- [Task directions] Repeat each record below exactly, dropping the pictures.

- [Provided records]
○ ○ ○ ○ ○ ○ ○

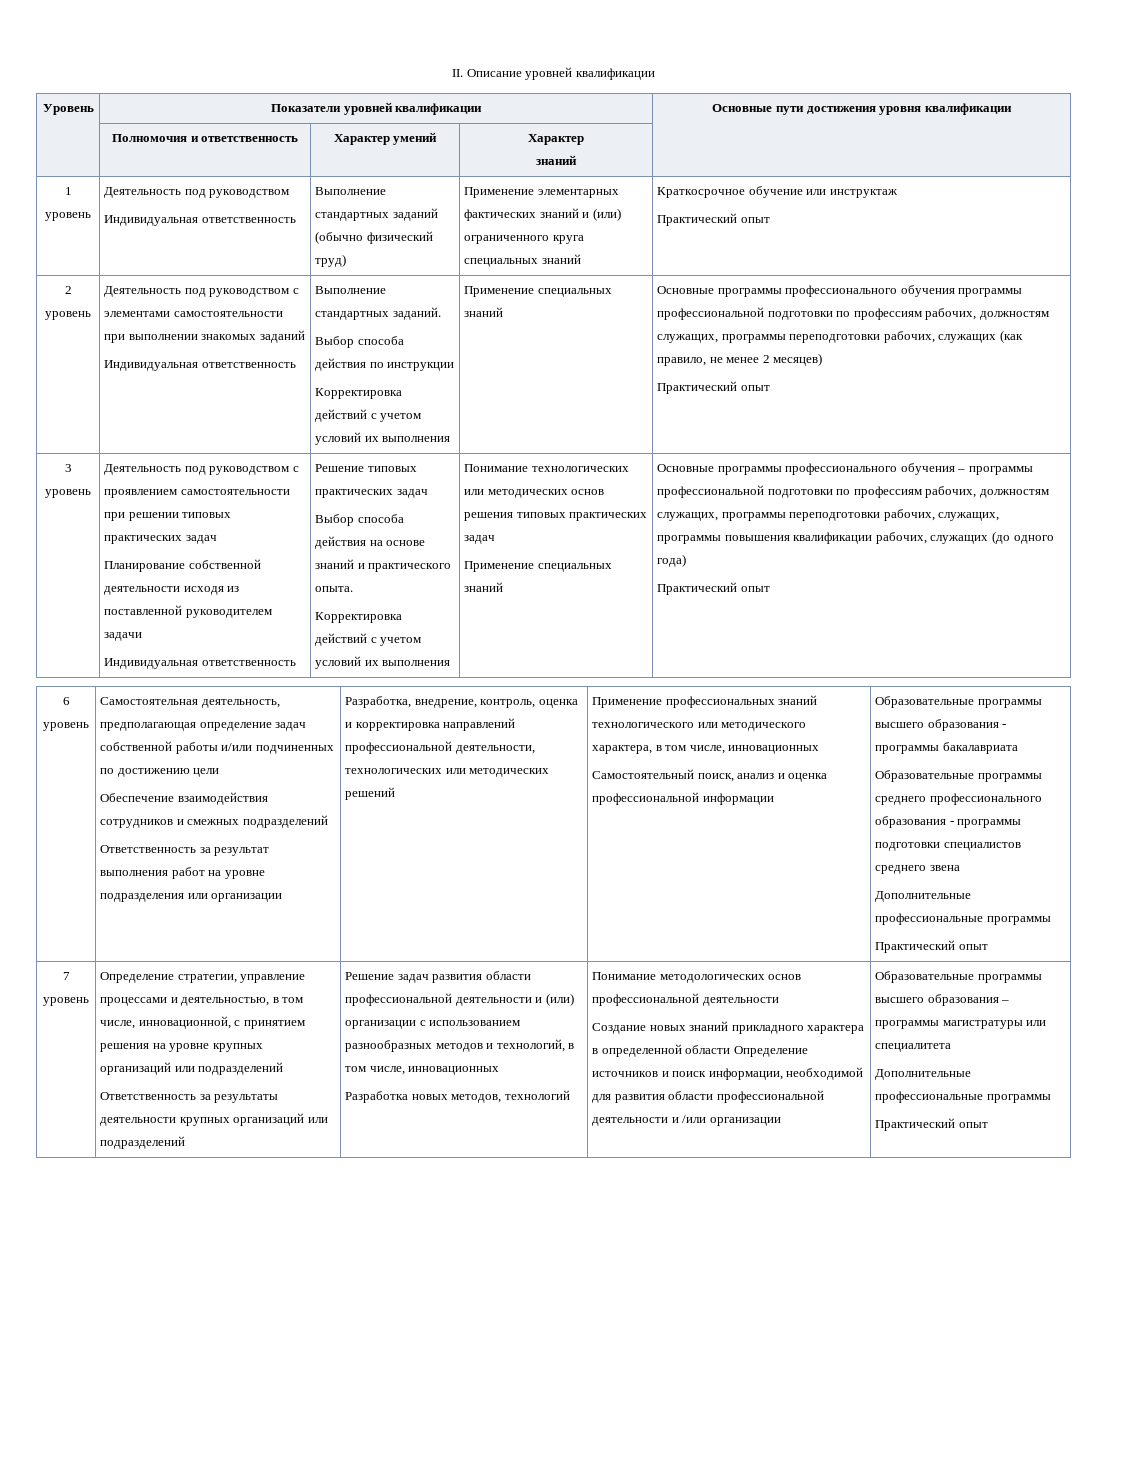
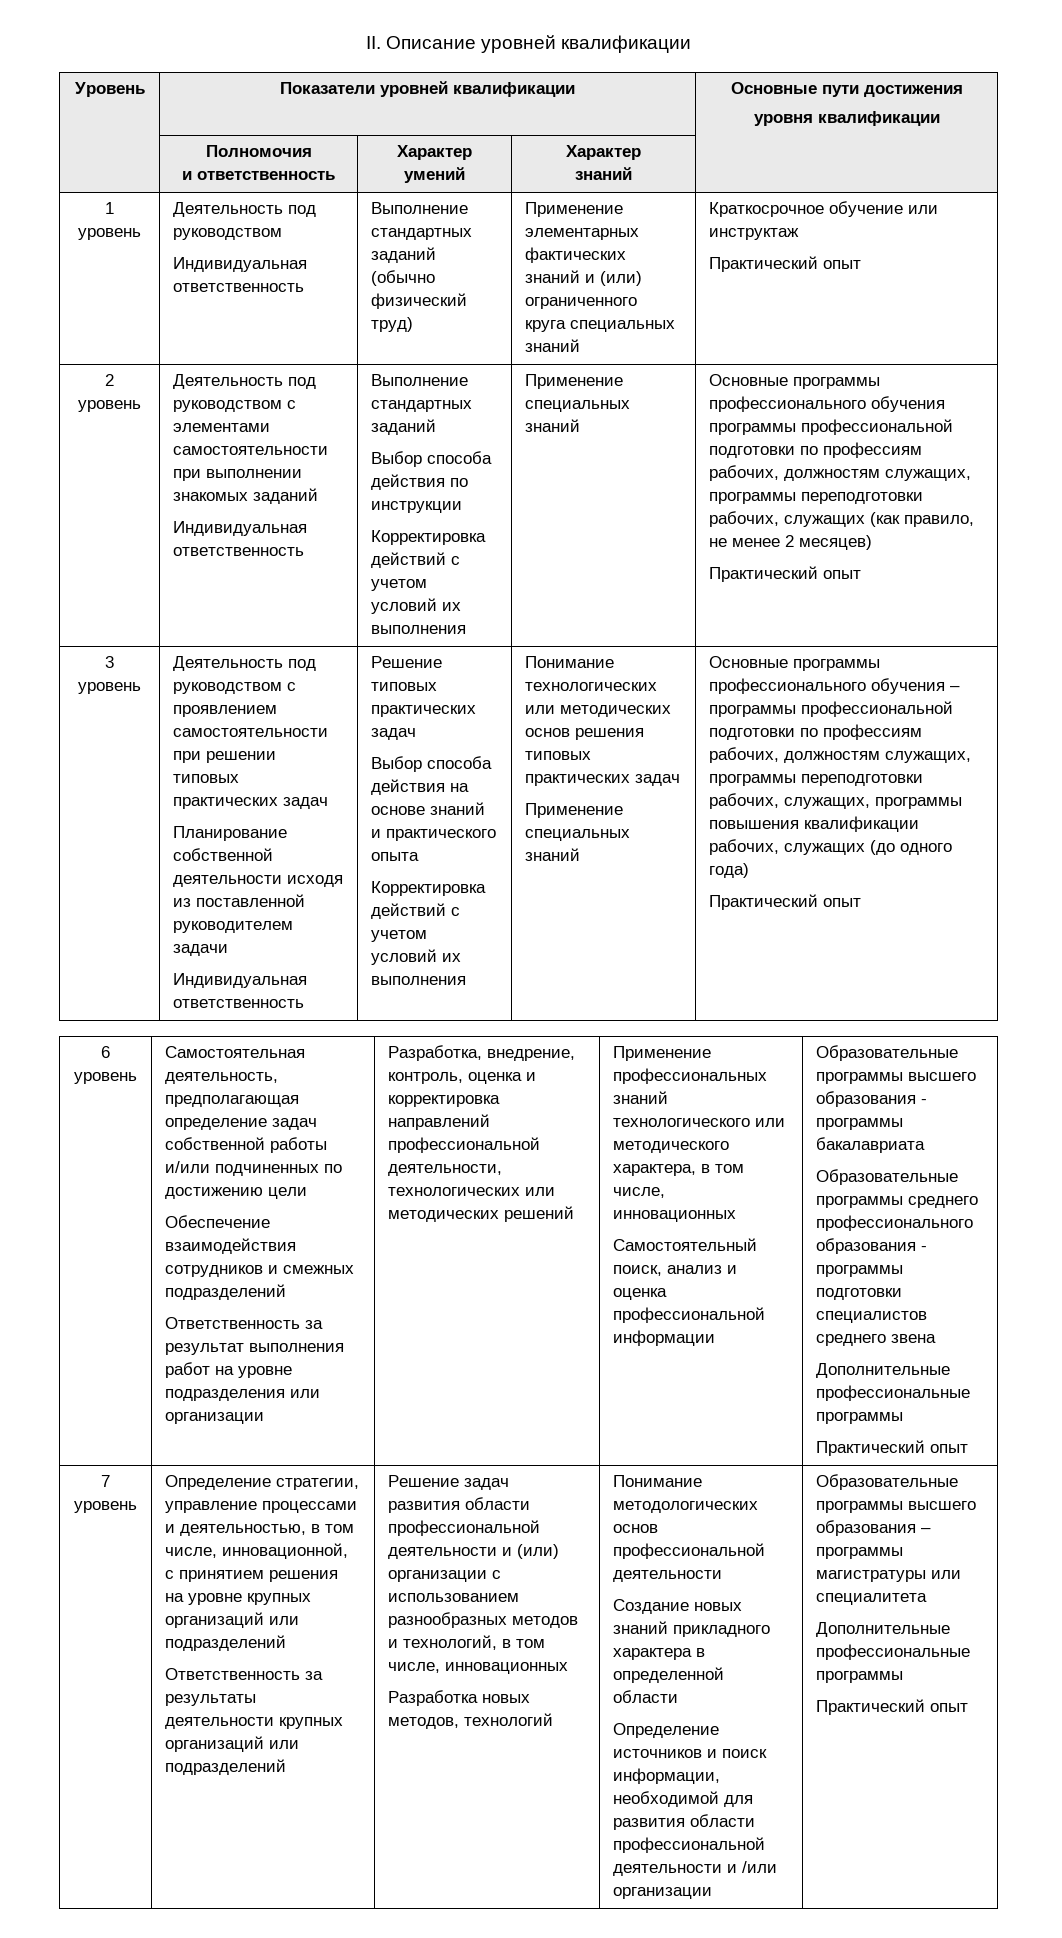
(876, 110) none -> (963, 91) //
(187, 138) none -> (312, 151) //
[392,307,441,320] заданий. -> [371,419,437,435] заданий
[315,586,354,592] опыта. -> [371,852,420,861] опыта
(731, 1049) none -> (679, 1696) //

○ ○ ○ ○ ○ ○ ○

- [Output of the task]
(876, 110) none -> (963, 91) //
(187, 138) none -> (312, 151) //
[392,307,441,320] заданий. -> [371,419,437,435] заданий
[315,586,354,592] опыта. -> [371,852,420,861] опыта
(731, 1049) none -> (679, 1696) //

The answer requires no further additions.